Stored items

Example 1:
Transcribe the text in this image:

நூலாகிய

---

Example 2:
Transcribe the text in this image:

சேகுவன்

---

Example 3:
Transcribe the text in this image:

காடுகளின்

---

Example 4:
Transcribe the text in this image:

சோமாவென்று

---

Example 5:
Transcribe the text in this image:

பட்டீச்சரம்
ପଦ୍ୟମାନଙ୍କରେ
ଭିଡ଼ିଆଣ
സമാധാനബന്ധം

### WHAT TO PRODUCE
Word for word, copy every entry.

### ANSWER BOX
Example 1:
Transcribe the text in this image:

நூலாகிய

---

Example 2:
Transcribe the text in this image:

சேகுவன்

---

Example 3:
Transcribe the text in this image:

காடுகளின்

---

Example 4:
Transcribe the text in this image:

சோமாவென்று

---

Example 5:
Transcribe the text in this image:

பட்டீச்சரம்
ପଦ୍ୟମାନଙ୍କରେ
ଭିଡ଼ିଆଣ
സമാധാനബന്ധം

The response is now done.